WORK ITEM: Wherever the string "values" appears in the records, return the line that holds it.

Stored data
☆ ☆ ☆ ☆ ☆ ☆ ☆

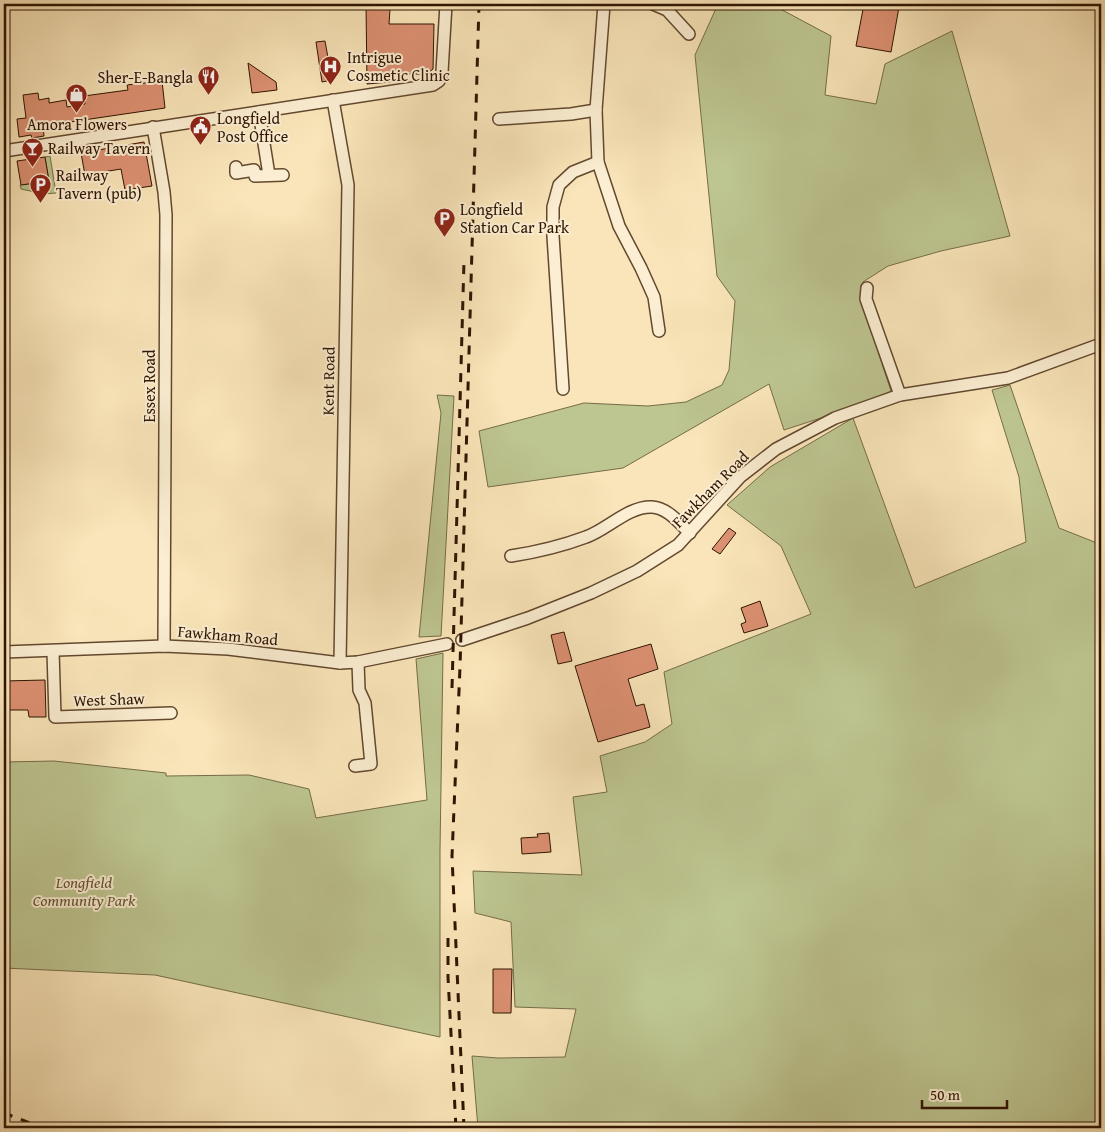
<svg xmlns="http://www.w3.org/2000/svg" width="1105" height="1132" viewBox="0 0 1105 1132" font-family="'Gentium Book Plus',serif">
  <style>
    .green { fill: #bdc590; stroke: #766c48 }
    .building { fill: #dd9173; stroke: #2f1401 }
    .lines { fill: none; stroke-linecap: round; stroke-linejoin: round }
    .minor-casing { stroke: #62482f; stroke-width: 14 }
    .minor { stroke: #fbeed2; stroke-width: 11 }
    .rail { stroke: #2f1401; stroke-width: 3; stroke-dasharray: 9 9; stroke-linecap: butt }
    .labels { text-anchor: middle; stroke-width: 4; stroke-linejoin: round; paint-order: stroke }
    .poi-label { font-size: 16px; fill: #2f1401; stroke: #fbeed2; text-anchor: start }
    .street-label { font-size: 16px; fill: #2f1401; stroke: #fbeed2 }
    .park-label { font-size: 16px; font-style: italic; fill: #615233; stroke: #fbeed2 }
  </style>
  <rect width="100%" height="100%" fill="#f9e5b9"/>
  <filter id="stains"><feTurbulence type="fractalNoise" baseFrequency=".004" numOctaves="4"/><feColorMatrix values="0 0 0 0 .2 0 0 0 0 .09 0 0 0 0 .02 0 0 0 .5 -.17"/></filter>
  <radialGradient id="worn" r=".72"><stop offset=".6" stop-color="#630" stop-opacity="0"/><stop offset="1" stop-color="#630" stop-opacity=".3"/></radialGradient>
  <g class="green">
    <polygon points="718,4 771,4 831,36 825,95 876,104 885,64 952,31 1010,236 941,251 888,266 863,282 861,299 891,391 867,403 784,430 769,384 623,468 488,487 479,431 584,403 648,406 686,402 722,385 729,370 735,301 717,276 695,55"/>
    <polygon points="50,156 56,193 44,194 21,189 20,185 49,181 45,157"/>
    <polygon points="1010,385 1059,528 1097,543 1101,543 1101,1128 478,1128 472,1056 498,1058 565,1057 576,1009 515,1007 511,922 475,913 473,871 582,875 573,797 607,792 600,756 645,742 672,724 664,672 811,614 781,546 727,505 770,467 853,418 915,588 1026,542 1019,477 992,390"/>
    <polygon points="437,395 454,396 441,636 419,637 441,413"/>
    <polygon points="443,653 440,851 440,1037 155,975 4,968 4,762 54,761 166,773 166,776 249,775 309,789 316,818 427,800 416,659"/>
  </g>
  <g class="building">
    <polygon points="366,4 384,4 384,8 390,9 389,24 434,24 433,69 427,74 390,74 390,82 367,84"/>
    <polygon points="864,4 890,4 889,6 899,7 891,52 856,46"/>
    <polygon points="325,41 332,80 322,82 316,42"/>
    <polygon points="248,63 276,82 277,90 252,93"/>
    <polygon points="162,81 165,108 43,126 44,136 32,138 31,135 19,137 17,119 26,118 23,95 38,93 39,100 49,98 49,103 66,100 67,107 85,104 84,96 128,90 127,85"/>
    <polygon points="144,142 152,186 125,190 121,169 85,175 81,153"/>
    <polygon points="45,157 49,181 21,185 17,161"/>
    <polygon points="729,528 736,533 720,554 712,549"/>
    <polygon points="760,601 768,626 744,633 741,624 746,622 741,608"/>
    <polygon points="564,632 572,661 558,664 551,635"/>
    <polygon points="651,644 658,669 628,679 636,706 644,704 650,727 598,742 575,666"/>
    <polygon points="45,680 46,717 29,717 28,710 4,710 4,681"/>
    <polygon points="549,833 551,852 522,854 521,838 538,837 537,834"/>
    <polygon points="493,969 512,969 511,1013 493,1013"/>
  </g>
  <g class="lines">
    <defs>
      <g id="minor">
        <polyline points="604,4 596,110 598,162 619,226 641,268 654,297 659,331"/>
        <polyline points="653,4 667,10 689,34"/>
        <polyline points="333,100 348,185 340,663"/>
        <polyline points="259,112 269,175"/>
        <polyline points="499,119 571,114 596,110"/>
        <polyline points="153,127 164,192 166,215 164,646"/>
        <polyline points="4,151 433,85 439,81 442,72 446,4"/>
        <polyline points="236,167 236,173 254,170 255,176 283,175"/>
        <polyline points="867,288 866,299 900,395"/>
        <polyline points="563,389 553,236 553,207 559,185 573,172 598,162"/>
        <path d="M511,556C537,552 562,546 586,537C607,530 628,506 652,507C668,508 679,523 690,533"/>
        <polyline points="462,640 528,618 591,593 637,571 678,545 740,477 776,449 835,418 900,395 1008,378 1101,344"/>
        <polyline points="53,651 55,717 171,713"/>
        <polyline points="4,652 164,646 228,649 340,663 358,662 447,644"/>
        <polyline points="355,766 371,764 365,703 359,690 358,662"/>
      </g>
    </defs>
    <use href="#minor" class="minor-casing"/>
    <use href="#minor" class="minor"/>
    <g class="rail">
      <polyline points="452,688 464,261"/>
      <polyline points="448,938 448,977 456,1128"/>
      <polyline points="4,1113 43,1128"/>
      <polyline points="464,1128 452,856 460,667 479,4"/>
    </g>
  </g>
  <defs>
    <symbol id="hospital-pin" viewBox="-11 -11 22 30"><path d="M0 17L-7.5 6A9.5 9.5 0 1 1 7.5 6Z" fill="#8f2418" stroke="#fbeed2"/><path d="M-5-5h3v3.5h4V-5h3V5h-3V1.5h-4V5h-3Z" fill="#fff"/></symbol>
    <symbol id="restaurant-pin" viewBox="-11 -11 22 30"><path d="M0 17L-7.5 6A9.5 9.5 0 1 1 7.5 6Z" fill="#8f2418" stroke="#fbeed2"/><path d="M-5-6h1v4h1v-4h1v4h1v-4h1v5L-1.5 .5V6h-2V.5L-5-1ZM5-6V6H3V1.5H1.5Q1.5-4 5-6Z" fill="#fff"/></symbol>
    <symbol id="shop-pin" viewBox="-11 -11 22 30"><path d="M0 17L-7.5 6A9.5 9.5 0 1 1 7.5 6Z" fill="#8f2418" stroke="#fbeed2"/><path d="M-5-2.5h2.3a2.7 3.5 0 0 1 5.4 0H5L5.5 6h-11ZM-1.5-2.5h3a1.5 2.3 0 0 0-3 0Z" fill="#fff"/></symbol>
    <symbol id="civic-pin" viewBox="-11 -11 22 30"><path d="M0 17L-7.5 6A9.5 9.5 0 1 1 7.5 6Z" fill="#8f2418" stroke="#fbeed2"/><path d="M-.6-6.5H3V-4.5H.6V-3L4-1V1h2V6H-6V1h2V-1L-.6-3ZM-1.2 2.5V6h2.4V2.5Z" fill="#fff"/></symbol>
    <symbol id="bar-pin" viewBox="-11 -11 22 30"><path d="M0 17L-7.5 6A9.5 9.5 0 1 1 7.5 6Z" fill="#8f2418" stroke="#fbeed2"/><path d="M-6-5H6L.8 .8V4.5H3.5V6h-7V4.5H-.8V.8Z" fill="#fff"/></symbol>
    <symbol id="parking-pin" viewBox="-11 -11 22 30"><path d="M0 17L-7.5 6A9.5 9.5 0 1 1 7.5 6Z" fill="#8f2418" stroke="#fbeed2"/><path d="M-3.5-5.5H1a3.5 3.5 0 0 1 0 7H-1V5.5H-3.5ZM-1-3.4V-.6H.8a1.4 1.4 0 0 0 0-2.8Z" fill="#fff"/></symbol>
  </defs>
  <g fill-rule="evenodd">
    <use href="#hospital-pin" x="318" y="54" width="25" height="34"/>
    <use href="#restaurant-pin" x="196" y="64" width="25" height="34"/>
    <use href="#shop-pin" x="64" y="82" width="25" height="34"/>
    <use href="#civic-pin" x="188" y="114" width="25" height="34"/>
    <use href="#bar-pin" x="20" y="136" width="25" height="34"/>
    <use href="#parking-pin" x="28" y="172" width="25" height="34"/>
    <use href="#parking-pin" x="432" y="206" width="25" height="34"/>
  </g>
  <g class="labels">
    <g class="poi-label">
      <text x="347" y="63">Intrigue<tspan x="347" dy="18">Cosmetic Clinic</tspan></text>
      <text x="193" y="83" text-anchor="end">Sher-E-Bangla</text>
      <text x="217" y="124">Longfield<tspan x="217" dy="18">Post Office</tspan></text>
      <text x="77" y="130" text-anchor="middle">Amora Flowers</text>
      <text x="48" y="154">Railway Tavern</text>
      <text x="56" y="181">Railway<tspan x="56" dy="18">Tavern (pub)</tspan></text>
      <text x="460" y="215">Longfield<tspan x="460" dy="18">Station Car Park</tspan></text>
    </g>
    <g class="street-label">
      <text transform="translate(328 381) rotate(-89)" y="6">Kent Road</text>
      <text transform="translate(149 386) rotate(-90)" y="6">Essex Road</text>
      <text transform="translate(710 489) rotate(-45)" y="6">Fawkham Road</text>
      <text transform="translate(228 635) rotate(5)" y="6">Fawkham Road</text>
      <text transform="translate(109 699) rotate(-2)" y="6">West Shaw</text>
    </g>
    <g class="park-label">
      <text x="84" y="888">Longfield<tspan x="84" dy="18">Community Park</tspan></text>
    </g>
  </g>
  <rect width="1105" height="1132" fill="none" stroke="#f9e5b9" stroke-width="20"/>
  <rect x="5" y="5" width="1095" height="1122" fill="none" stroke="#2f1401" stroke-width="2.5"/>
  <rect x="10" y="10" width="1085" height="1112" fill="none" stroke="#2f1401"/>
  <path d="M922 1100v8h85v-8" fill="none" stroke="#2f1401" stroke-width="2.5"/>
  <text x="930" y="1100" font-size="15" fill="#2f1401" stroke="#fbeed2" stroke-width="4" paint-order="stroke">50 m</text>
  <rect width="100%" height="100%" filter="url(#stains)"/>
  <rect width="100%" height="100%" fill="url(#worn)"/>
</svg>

☆ ☆ ☆ ☆ ☆ ☆ ☆

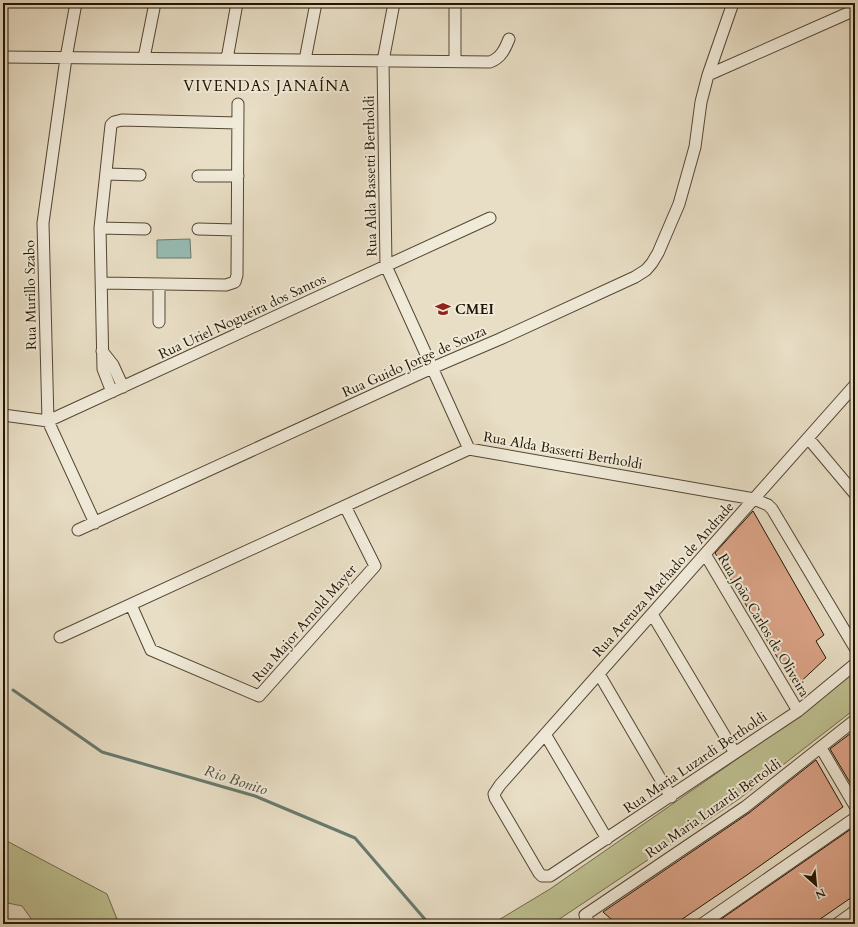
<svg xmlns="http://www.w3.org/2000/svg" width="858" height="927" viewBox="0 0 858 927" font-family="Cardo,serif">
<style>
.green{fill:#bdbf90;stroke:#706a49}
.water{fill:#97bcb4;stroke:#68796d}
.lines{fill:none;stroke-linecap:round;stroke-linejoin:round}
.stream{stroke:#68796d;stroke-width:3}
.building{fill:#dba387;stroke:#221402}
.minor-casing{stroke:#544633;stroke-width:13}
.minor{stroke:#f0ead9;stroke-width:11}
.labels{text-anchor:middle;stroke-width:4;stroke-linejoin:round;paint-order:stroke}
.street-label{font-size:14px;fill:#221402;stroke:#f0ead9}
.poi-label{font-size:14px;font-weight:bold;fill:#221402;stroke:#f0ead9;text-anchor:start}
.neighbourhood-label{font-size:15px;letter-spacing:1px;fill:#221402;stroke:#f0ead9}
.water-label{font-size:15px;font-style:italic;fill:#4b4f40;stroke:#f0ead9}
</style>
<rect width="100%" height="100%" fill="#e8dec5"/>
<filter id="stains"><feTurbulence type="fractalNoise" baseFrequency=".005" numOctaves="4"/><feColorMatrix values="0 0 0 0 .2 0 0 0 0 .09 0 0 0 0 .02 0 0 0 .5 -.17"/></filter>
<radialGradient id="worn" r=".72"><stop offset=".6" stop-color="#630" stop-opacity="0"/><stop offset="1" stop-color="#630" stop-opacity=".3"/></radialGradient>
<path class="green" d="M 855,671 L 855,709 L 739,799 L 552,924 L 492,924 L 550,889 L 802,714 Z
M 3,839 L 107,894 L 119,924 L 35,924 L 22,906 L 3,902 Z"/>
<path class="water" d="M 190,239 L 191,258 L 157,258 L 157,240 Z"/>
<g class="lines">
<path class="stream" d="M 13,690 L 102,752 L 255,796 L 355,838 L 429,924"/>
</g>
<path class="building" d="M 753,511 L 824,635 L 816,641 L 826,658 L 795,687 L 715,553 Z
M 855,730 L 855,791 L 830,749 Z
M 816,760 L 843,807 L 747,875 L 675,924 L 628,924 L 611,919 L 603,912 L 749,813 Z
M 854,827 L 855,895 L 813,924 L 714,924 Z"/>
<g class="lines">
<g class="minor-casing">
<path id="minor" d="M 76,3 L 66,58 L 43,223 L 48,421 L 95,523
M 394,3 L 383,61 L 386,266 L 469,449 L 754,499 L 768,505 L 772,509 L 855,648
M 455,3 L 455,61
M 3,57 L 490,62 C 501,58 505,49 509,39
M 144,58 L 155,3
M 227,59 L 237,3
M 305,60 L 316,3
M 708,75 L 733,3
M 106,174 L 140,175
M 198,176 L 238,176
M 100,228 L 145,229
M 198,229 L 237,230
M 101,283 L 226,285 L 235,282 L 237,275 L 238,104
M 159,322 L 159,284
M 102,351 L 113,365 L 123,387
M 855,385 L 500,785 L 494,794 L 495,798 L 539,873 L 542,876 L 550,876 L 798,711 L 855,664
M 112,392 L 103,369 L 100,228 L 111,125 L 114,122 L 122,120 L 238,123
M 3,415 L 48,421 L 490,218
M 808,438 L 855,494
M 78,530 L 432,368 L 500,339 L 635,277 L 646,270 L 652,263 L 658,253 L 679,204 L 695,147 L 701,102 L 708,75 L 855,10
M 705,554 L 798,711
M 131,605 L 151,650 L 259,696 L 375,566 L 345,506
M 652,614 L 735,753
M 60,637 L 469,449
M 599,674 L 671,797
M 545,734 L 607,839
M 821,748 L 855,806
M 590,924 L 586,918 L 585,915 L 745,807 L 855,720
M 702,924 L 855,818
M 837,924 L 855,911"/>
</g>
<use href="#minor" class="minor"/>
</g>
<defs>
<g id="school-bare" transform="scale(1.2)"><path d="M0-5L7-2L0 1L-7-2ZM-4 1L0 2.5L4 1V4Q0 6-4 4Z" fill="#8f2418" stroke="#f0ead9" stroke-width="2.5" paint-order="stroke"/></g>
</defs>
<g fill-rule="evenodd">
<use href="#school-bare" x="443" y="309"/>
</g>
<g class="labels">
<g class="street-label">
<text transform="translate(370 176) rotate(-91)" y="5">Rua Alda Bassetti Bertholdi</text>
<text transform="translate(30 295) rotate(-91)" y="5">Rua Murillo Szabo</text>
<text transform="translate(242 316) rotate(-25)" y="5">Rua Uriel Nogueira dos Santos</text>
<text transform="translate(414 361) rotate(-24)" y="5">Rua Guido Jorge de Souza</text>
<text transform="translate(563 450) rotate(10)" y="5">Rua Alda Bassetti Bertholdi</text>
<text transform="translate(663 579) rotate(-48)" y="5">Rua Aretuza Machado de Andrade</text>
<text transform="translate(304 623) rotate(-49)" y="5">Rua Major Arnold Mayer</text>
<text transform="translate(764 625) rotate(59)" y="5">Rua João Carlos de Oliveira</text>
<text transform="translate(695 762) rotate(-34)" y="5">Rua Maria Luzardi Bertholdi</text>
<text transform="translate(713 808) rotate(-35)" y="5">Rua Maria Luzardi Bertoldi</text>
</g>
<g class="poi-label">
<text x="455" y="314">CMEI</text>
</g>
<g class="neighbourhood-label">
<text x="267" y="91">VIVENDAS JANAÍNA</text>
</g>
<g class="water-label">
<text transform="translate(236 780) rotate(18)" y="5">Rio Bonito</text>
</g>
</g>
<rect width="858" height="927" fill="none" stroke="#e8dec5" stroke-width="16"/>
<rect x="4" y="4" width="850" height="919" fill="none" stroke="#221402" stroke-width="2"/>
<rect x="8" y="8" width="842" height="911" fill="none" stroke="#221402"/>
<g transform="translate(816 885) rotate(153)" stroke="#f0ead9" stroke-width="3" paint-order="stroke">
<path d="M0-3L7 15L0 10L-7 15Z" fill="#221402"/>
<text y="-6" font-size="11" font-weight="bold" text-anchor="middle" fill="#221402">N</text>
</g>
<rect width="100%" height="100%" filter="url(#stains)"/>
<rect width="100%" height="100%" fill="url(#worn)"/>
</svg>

☆ ☆ ☆ ☆ ☆ ☆ ☆

TASK OUTPUT:
  <filter id="stains"><feTurbulence type="fractalNoise" baseFrequency=".004" numOctaves="4"/><feColorMatrix values="0 0 0 0 .2 0 0 0 0 .09 0 0 0 0 .02 0 0 0 .5 -.17"/></filter>
<filter id="stains"><feTurbulence type="fractalNoise" baseFrequency=".005" numOctaves="4"/><feColorMatrix values="0 0 0 0 .2 0 0 0 0 .09 0 0 0 0 .02 0 0 0 .5 -.17"/></filter>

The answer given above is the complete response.